Construction companies also tend to build affordable housing in previously redlined areas. Although policymakers typically view this type of housing as a solution to providing housing to those who need it, it also leads to other problems that remain unknown to residents. When affordable housing units are built near highways, residents face severe disadvantages and are negatively affected by the underlying health issues that may arise in affordable housing units.
Looking Towards The Future
The practice of redlining was intended to isolate and separate different neighborhoods on city maps by segregating them as “hazardous,” and the long-lasting effects have resulted in exactly that. People of color who reside in low-income communities have continued to experience systemic disparities by enduring the adverse health effects left behind by obsolete legislation.

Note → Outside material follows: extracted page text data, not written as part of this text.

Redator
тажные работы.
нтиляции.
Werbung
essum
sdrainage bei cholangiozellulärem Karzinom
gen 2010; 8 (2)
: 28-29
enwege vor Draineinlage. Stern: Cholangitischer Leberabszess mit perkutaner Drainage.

Currently, no policies exist to counteract the effects of redlining, but several policymakers have introduced plans to grant more opportunities to affected families to purchase homes outside of redlined areas. From the 2020 Democratic Party presidential primary, a few plans and proposals stand out as future possibilities for policies aimed at mitigating these long-term issues. Sen. Warren’s plan would provide financial assistance for first-time homebuyers who resided in previously redlined or other formerly legal segregated areas. Mayor Buttigieg proposed the Community Homestead Act, which would acquire abandoned homes in certain cities and permit families who once lived in redlined areas to purchase them. Sen. Harris’s proposal would invest $100 billion for down payments and closing costs for those who once lived in government-owned buildings or in previously redlined areas that are considered low- to moderate-income today.
In 2020, environmental racism is as prevalent as ever. Hopefully, policymakers will bring the issue of asthma and its correlation to low-income housing to the forefront of the policy agenda and pass legislation that will protect vulnerable groups who face the highest risk of being affected by this health concern.